#### [INSTRUCTIONS TO FOLLOW]
Write out each line of the entries below that holds the word "building".

[Stored data]
☆ ☆ ☆ ☆

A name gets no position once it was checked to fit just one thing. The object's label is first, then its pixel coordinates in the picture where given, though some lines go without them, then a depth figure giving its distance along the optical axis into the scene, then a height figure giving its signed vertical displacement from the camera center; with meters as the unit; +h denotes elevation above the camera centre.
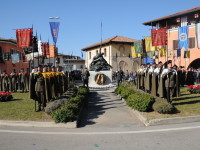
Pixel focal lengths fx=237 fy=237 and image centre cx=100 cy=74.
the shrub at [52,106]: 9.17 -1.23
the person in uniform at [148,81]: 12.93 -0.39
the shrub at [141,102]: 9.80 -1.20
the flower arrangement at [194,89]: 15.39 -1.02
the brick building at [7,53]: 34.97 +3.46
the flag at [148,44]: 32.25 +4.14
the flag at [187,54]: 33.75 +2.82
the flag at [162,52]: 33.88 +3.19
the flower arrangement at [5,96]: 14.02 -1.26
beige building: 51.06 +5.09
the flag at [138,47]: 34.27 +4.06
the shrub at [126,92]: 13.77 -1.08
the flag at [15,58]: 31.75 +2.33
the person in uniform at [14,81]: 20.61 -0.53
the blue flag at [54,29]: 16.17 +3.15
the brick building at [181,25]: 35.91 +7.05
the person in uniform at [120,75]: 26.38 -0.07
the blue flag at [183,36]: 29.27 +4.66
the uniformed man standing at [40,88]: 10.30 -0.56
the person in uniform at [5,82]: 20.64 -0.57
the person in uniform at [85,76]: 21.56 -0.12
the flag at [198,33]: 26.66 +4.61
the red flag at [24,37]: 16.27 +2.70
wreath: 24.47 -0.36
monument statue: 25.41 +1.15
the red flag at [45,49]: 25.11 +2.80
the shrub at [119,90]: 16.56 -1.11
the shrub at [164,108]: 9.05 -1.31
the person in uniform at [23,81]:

☆ ☆ ☆ ☆

#### [EXERCISE SOLUTION]
the brick building at [7,53]: 34.97 +3.46
beige building: 51.06 +5.09
the brick building at [181,25]: 35.91 +7.05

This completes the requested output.